Document section:
Content starts

Thursday, 9 May 2013

Farewell Hedgehogs

I only have time for a quick one this evening, - but yes, it's true... after many months (more than I expected) of caring for Midge and Squidge, our rescued juvenile hedgehogs, they have finally been rehabilitated fully back into the wild.  Unfortunately I didn't manage to get any more photos of them as I was obviously trying not to handle them too much - and on both the nights when they 'left home', I waited until they'd each come out of their house for some food, then removed the rabbit run so they could make their way to freedom, but both times they hid in their homes when I approached (which is a good thing really) and then waited until I had given up before coming out and pootling off into the night.  Sigh.  I miss them a bit now - but I'm keeping the hedgie houses in the garden in case Squidge (or any other local female) wants to build a nest... now wouldn't that be lovely!  And of course, I'm still putting hedgehog food out every night, in the hope that we might spot a visitor.  You may not know this, but apparently the hedgehog is declining in numbers as fast as the tiger!  So I reckon my little efforts did make a difference, and I'm really glad we did it!
The boys were all a bit sad that Midge and Squidge have gone back to the wild.. most especially Youngest.  He really got attached to them being there (even though he hardly ever saw them).  In fact, he decided that he wanted to make a lap-book about hedgehogs - which tied in nicely with this week being hedgehog awareness week - so that is what we did.  It's only his second ever lapbook, but he kept up his enthusiasm over the three days that it took to create - and he and I are both so thrilled with the finished article - I just have to share it here... (Grandma & Grampie, look away, or pretend you've never seen it before when we see you at the weekend!)
PS cute hedgehog graphi courtesy of the excellent Activity Village


Page 1

"Do hedgehogs come out in the day or night?"

 What do hedgehogs do when it's cold?

Why do hedgehogs have prickles?

 Page 2

What do hedgehogs eat? (lift the flaps)






Tuesday, 7 May 2013

Accidental Unschooling

Apologies for not having posted sooner.  Not long after my last blog post, my much-loved Grandad died, and consequently our time since has been taken up with coming to terms with our loss.  Death is never easy - but I have been so grateful for Hubby taking time off work, and then working from home - and for friends who have come round to play with the boys so that I could be with my family during this time.  Obviously my priorities shifted for this season, and my focus temporarily moved away from the boys' education.  The lovely thing about this is that because we are not heavily structured, it had little impact on their routine. They were far more affected by my not being around so much - but having Daddy and other favourite people to play with definitely helped!

Content ends

Records excerpted from a collection

Content starts

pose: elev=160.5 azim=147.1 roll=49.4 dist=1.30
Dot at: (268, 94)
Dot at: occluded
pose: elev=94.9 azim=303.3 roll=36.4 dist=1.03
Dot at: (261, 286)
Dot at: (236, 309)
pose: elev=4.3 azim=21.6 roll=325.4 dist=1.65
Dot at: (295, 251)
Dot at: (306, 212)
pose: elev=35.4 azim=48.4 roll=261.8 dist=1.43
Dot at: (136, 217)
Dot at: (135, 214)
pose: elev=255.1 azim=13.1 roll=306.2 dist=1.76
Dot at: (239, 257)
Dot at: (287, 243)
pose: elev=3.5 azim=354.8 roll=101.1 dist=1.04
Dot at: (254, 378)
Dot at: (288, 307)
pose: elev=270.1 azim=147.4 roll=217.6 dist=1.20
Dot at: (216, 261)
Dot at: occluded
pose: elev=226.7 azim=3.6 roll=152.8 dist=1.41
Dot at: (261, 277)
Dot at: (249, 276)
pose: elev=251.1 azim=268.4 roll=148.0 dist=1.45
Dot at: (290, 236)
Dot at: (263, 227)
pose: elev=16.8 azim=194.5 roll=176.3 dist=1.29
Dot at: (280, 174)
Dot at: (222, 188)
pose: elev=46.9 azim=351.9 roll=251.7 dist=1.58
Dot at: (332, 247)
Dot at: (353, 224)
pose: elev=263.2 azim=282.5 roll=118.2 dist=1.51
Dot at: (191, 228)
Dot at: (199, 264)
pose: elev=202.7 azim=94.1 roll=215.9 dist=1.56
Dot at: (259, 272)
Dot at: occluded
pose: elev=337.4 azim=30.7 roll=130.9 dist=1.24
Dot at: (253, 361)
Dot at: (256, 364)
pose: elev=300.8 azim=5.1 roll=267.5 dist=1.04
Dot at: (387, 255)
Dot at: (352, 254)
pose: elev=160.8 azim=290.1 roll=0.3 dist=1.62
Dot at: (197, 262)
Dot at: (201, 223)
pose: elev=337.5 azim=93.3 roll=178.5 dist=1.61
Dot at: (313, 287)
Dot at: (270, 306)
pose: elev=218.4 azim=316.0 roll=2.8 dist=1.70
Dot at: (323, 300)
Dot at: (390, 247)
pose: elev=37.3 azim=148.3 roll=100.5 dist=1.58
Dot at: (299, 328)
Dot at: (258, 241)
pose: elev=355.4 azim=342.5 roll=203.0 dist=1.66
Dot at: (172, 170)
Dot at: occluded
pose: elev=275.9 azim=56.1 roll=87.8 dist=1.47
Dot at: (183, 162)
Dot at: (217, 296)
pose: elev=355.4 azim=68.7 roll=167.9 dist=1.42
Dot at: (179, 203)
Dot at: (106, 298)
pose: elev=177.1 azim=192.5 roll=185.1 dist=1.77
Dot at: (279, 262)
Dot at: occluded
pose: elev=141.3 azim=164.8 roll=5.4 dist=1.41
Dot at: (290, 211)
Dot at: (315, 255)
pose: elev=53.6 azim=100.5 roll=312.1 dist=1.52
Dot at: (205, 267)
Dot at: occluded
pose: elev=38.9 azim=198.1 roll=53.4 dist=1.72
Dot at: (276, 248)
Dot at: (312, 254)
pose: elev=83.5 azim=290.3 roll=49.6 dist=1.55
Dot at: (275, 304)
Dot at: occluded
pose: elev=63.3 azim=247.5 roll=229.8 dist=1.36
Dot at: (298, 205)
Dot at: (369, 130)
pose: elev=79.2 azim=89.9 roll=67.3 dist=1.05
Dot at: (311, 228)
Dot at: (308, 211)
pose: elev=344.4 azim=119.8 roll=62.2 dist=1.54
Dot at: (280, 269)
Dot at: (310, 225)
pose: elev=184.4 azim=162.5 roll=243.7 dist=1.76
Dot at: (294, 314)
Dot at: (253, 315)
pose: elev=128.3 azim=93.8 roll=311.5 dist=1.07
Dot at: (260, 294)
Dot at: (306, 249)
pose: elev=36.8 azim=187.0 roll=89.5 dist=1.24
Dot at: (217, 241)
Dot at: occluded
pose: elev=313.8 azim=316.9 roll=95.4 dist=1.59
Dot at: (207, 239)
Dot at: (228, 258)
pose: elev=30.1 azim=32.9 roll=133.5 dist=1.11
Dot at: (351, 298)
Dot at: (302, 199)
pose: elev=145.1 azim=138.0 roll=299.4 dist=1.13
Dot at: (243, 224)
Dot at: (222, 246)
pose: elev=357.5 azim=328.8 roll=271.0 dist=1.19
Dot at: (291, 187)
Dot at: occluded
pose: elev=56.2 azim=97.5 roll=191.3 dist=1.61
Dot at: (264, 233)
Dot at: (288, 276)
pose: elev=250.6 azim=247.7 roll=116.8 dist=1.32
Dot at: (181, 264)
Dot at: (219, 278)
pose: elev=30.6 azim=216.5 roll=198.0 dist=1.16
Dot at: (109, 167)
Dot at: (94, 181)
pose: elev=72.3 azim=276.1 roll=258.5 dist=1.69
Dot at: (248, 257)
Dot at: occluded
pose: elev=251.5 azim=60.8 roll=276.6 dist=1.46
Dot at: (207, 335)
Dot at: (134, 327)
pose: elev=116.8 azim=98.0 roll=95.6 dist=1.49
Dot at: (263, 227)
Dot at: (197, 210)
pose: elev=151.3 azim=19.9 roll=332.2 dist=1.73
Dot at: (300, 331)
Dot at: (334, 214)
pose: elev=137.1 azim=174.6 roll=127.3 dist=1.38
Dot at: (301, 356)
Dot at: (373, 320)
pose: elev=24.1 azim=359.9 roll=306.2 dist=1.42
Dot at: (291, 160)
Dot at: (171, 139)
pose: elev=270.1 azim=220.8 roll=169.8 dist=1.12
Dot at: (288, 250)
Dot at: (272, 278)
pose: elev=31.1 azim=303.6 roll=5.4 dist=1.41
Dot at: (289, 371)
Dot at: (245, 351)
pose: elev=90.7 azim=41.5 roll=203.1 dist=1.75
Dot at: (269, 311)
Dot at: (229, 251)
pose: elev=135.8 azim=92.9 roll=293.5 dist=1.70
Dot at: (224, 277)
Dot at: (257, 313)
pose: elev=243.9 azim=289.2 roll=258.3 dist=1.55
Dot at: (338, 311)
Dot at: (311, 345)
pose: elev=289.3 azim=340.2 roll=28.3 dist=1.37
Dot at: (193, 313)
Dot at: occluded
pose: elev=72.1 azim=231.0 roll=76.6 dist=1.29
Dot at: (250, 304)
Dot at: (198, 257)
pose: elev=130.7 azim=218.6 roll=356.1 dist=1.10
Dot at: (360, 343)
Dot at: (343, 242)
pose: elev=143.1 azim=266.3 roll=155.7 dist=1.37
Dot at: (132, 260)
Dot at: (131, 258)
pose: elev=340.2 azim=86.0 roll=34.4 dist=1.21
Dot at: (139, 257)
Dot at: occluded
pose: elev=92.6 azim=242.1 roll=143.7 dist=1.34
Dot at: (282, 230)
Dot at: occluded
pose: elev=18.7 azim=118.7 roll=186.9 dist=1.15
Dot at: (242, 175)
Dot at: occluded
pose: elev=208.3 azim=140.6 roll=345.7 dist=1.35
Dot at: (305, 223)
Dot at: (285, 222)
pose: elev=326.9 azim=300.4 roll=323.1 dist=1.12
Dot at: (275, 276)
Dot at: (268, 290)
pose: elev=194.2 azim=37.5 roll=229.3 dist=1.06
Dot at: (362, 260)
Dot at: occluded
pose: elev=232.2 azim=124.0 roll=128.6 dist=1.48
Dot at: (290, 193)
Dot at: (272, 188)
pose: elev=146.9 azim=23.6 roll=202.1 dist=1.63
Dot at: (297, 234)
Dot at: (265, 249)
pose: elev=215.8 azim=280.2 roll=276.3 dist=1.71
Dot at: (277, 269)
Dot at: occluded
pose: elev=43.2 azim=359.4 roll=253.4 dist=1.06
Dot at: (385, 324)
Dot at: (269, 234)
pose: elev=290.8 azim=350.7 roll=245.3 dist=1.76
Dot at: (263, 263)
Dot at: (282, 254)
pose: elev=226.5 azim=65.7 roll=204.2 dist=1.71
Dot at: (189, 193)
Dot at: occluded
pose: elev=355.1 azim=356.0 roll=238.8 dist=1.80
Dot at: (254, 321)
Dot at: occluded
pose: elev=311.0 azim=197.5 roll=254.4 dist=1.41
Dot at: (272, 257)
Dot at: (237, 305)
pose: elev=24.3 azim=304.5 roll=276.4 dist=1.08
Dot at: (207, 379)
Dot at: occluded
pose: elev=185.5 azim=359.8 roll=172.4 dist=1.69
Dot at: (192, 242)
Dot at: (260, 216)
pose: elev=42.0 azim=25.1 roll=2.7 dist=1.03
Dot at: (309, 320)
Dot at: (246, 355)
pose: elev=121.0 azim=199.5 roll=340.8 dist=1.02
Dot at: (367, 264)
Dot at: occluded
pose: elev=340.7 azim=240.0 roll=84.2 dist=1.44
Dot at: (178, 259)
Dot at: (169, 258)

Content ends

What to produce: Continue the family blog text from the end of its "Accidental Unschooling" entry.

Response:
Hence today's title: we had been just starting to get back into the swing of things after the Easter holidays, but then ended up having a couple of weeks of un-planned-for 'unschooling'.  Apologies to unschoolers who know there's much more to it than just an absence of parental direction - but hopefully you know what I mean.  You see, although I wasn't able to give the boys my full attention, I was aware that even without my input, encouragement and suggestions, they were still busy learning.
They may not have done much by way of MathsWhizz or Reading Eggs, and they may have watched more Spongebob or played on the Wii more than I usually like, but they have also read a LOT of books, played in the fresh air, watched fascinating TV documentaries, applied maths to shopping trips and board games, played stimulating computer games, made their own animations, created models, had snuggly chats in the mornings, and learned more about the value of friends and family.  I LOVE this about home ed:  the learning never stops.  And on the times when the boys needed to pause to chat through their own grief or just distract themselves from everything that was going on - well they were able to do just that.  Yes I do like a bit of structure and routine.  But I also love flexibility and the way our education revolves around life, rather than the other way around.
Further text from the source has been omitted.